29 de abril de 2017

Pascua. III domingo. Ciclo A


        “Los dos discípulos contaron lo que les había pasado por el camino y cómo habían reconocido al Señor al partir el pan”. Con estas palabras concluye san Lucas el relato del encuentro con el Resucitado de dos de sus discípulos. La noticia, en sí simple y sin complicaciones, encierra un mensaje válido para todos los tiempos. En efecto, el evangelsita empieza por describir el desencanto y el pesimismo, de aquellos dos hombres, que había sido testigos de cómo Jesús se había manifestado como profeta poderoso en obras y palabras, ante Dios y todo el pueblo, suscitando en ellos una esperanza de salvación, que se derrumbó ante el espectáculo de la cruz y de la sepultura. El desánimo le lleva a volver sobre sus pasos, a abandonar la comunidad y regresar a sus quehaceres habituales. Todos lo que hemos aceptado creer, en determinados momentos nos entra la duda, nos preguntamos si valía la pena poner nuestra confianza en Jesús, si realmente es el Salvador del mundo o hemos sido objeto de un error de cálculo o de una ilusión pasajera. Toda crisis no es esencialmente mala o inútil. Puede ser una ocasión para reflexionar más seriamente y renovar nuestro compromiso con el Señor.
         Pero los dos discípulos no pueden alejar de sus mentes la experiencia vivida, que se convierte en tema de sus conversaciones. Tan ensimismados están en sus cavilaciones que no dudan en compartirlas con un desconocido que se les junta por el camino. Pero el recien llegado pasa de objeto de una comunicación acerca de un tema a sujeto de una evangelización. Aquellos dos hombres, agobiados tienen los ojos tapados por sus perjuicios, por no haber penetrado con el corazón generoso en las enseñanzas que el Maestro les impartia mientras estaba con ellos. Ahora en cambio experimentan cómo su corazón ardía mientras el desconocido les explicaba las Escrituras. Puede sucedernos también a nosotros que las verdades que ya sabemos, pero que a pesar de todo quedan en la penumbra, en un momento concreto, por acción del Espíritu, aparecen bajo una luz nueva y suscitan nuestra adhesión, se convierten en fuerza viva capaz de impulsar nuestra existencia por sendas nuevas.
         Pero como todas las realidades humanas, la presencia del Señor tiene sus momentos y, a menudo, aquella sensación extraordinaria pasa, se desvanece. Vivimos siempre en la Pascua del Señor, es decir estamos en régimen de provisionalidad, en la experiencia del paso del Señor.

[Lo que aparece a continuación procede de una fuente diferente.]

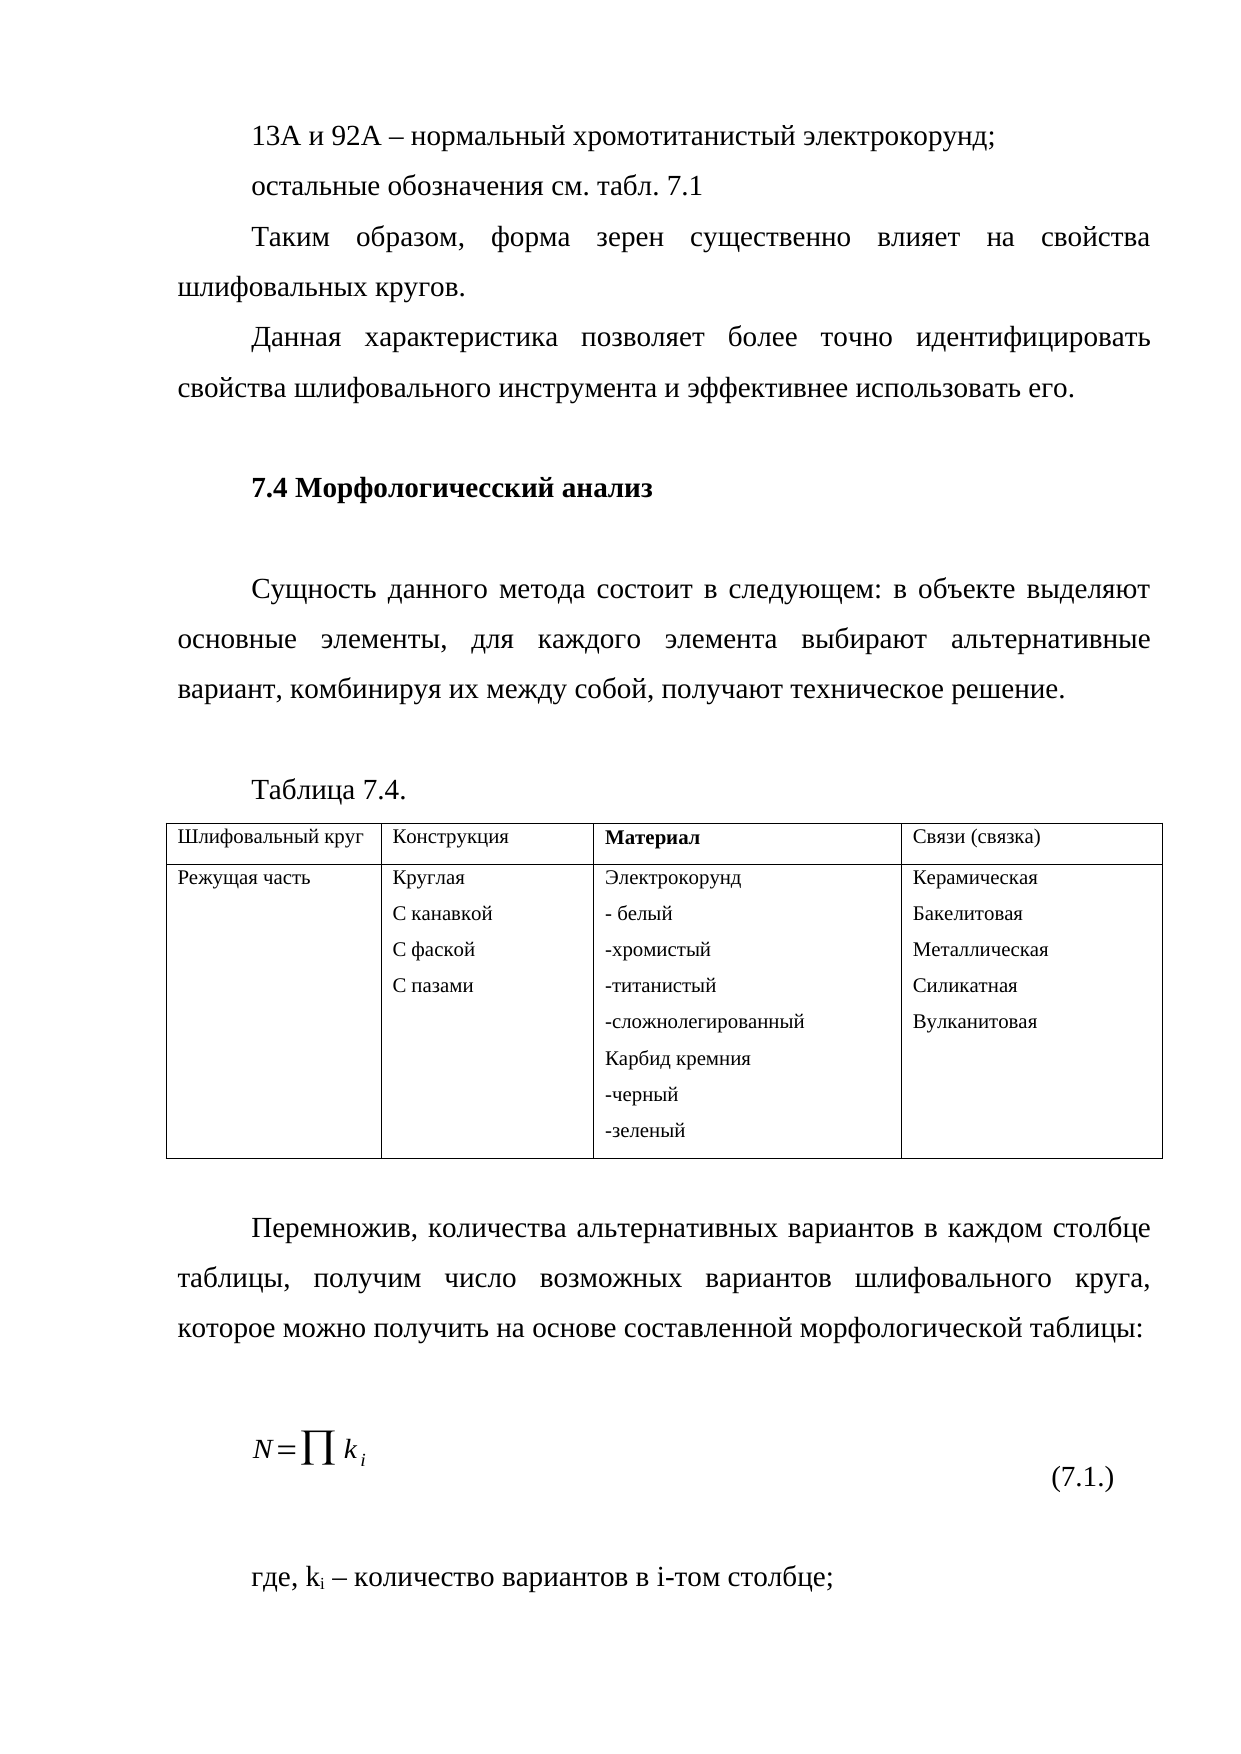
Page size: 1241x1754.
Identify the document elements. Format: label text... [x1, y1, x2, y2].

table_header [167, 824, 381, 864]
text 13А и 92А – нормальный хромотитанистый электрокорунд; [177, 118, 1152, 152]
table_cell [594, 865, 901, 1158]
text (7.1.) [177, 1411, 1152, 1492]
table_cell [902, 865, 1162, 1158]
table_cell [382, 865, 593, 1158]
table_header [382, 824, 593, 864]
text Данная характеристика позволяет более точно идентифицировать свойства шлифовального инструмента и эффективнее использовать его. [177, 319, 1152, 403]
text Сущность данного метода состоит в следующем: в объекте выделяют основные элементы, для каждого элемента выбирают альтернативные вариант, комбинируя их между собой, получают техническое решение. [177, 571, 1152, 705]
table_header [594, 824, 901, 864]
text Таблица 7.4. [177, 772, 1152, 806]
text где, ki – количество вариантов в i-том столбце; [177, 1559, 1152, 1593]
text 7.4 Морфологичесский анализ [177, 470, 1152, 504]
text Таким образом, форма зерен существенно влияет на свойства шлифовальных кругов. [177, 219, 1152, 303]
text Перемножив, количества альтернативных вариантов в каждом столбце таблицы, получим число возможных вариантов шлифовального круга, которое можно получить на основе составленной морфологической таблицы: [177, 1210, 1152, 1344]
text остальные обозначения см. табл. 7.1 [177, 168, 1152, 202]
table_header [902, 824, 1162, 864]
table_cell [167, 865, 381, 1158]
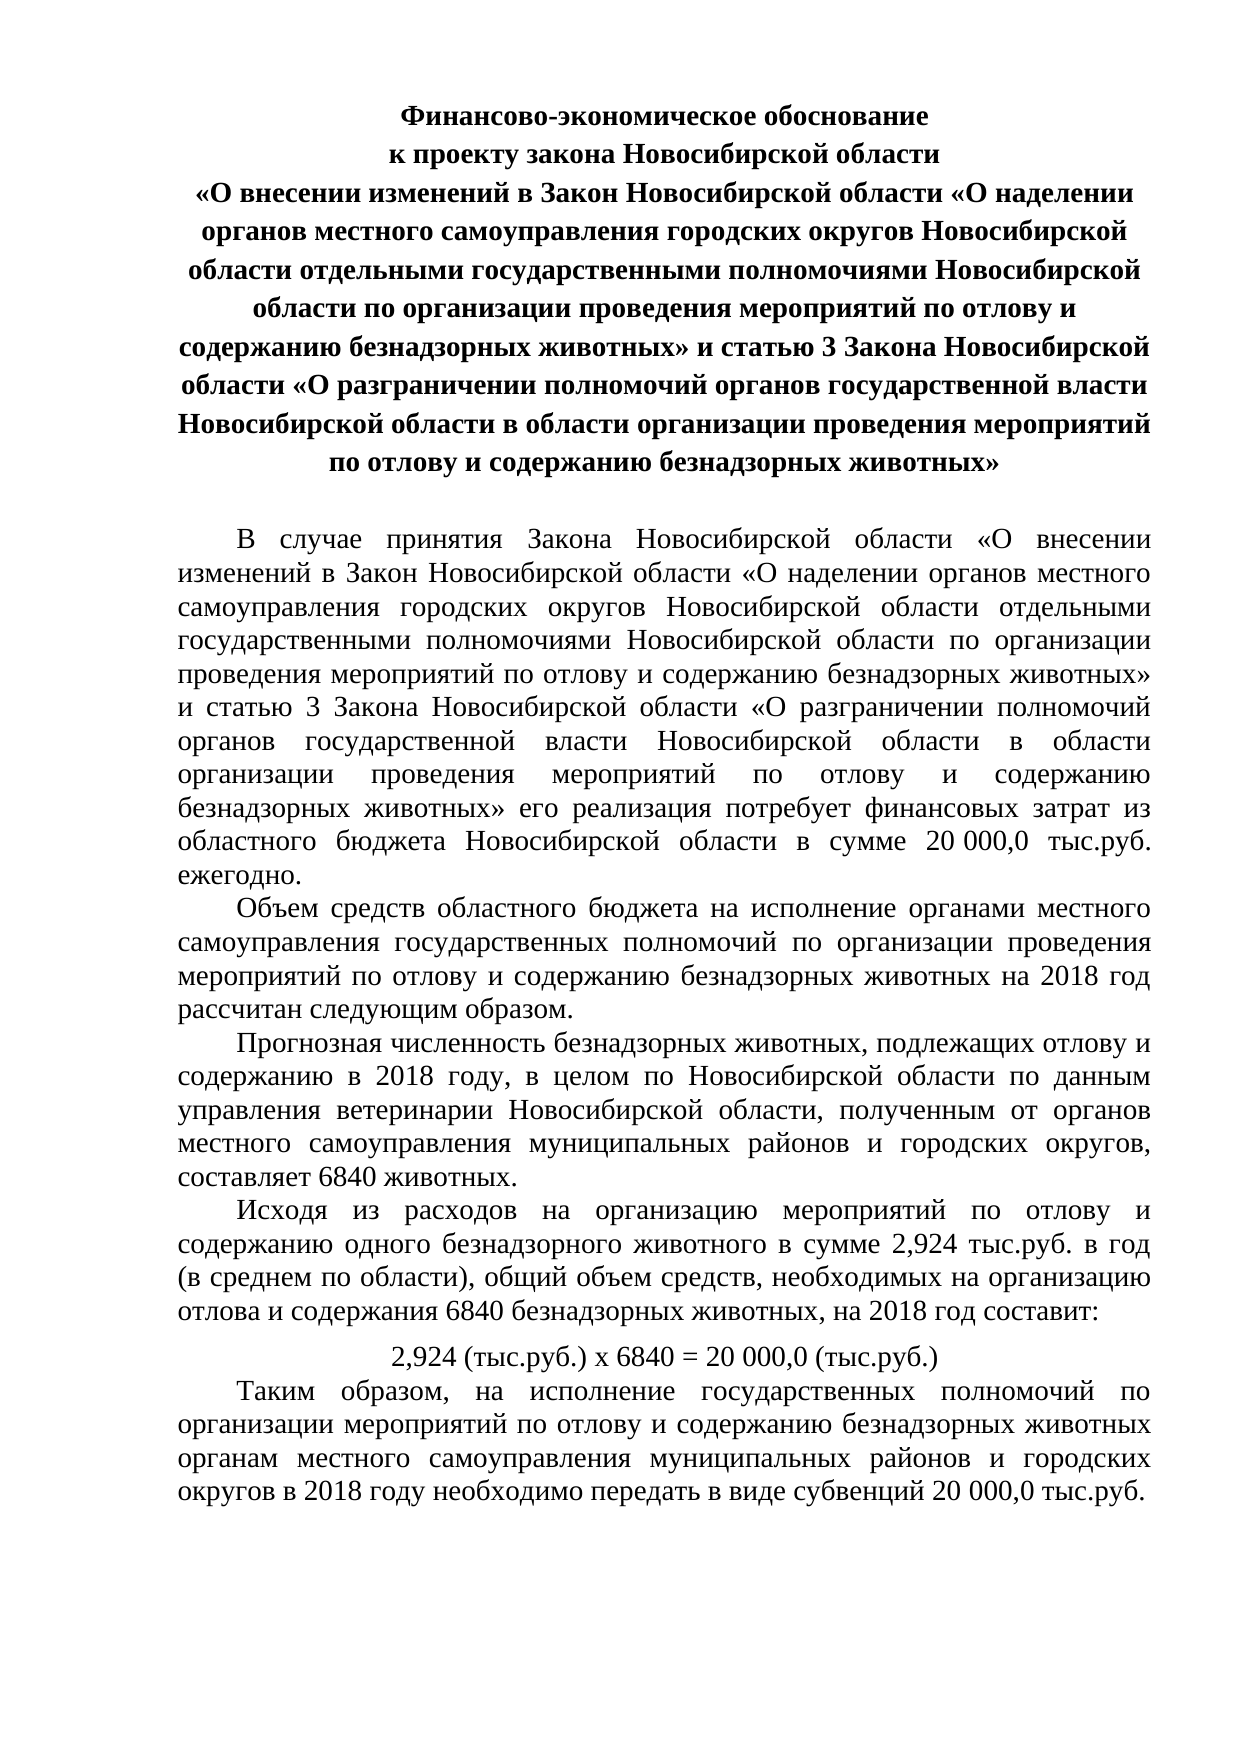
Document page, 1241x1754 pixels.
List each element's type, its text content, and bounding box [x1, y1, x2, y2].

text В случае принятия Закона Новосибирской области «О внесении изменений в Закон Новосибирской области «О наделении органов местного самоуправления городских округов Новосибирской области отдельными государственными полномочиями Новосибирской области по организации проведения мероприятий по отлову и содержанию безнадзорных животных» и статью 3 Закона Новосибирской области «О разграничении полномочий органов государственной власти Новосибирской области в области организации проведения мероприятий по отлову и содержанию безнадзорных животных» его реализация потребует финансовых затрат из областного бюджета Новосибирской области в сумме 20 000,0 тыс.руб. ежегодно. [177, 522, 1152, 891]
text Исходя из расходов на организацию мероприятий по отлову и содержанию одного безнадзорного животного в сумме 2,924 тыс.руб. в год (в среднем по области), общий объем средств, необходимых на организацию отлова и содержания 6840 безнадзорных животных, на 2018 год составит: [177, 1192, 1152, 1327]
text Прогнозная численность безнадзорных животных, подлежащих отлову и содержанию в 2018 году, в целом по Новосибирской области по данным управления ветеринарии Новосибирской области, полученным от органов местного самоуправления муниципальных районов и городских округов, составляет 6840 животных. [177, 1025, 1152, 1192]
text Финансово-экономическое обоснование [177, 98, 1152, 131]
text Таким образом, на исполнение государственных полномочий по организации мероприятий по отлову и содержанию безнадзорных животных органам местного самоуправления муниципальных районов и городских округов в 2018 году необходимо передать в виде субвенций 20 000,0 тыс.руб. [177, 1373, 1152, 1507]
text к проекту закона Новосибирской области «О внесении изменений в Закон Новосибирской области «О наделении органов местного самоуправления городских округов Новосибирской области отдельными государственными полномочиями Новосибирской области по организации проведения мероприятий по отлову и содержанию безнадзорных животных» и статью 3 Закона Новосибирской области «О разграничении полномочий органов государственной власти Новосибирской области в области организации проведения мероприятий по отлову и содержанию безнадзорных животных» [177, 136, 1152, 478]
text Объем средств областного бюджета на исполнение органами местного самоуправления государственных полномочий по организации проведения мероприятий по отлову и содержанию безнадзорных животных на 2018 год рассчитан следующим образом. [177, 891, 1152, 1025]
text 2,924 (тыс.руб.) х 6840 = 20 000,0 (тыс.руб.) [177, 1339, 1152, 1373]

Los discípulos nos indican cuál ha de ser nuestra actitud ante el Señor que pasa: “Quédate con nosotros porque atardece y el día va de caída”. El problema es que no siempre tenemos esta lucidez de sentir que el atardecer asoma, que nuestro día se encamina hacia el oscurecimiento. Demasiado a menudo vivimos en una especie de aturdimiento que nos impide ser conscientes de la realidad voluble y cambiante de la vida, se nos hace difícil vivir alerta, como el Señor nos recomienda a menudo.

         El desconocido atiende al ruego que se le hace y se queda con ellos. Y después de una jornada de camino en la que los dos discípulos han podido escuchar y saborear la enseñanza del desconocido, sus ojos sólo se abren para reconocerlo, cuando parte el pan, cuando lleva a cabo el gesto típico de la comida fraterna del pueblo de Dios. El reconocimiento es tal que, sin calcular el cansancio de una jornada de viaje, vuelven a Jerusalén, se reintengran en la comunidad, convertidos en evangelistas de la buena nueva: “El Señor ha resucitado”. El relato de los discípulos de Emaús contiene el esquema fundamental de toda celebración cristiana. Abramos nuestro corazón para que podamos entender las Escrituras y comprometámonos en partir el pan con nuestros hermanos. Así seremos de verdad discípulos de Jesús resucitado.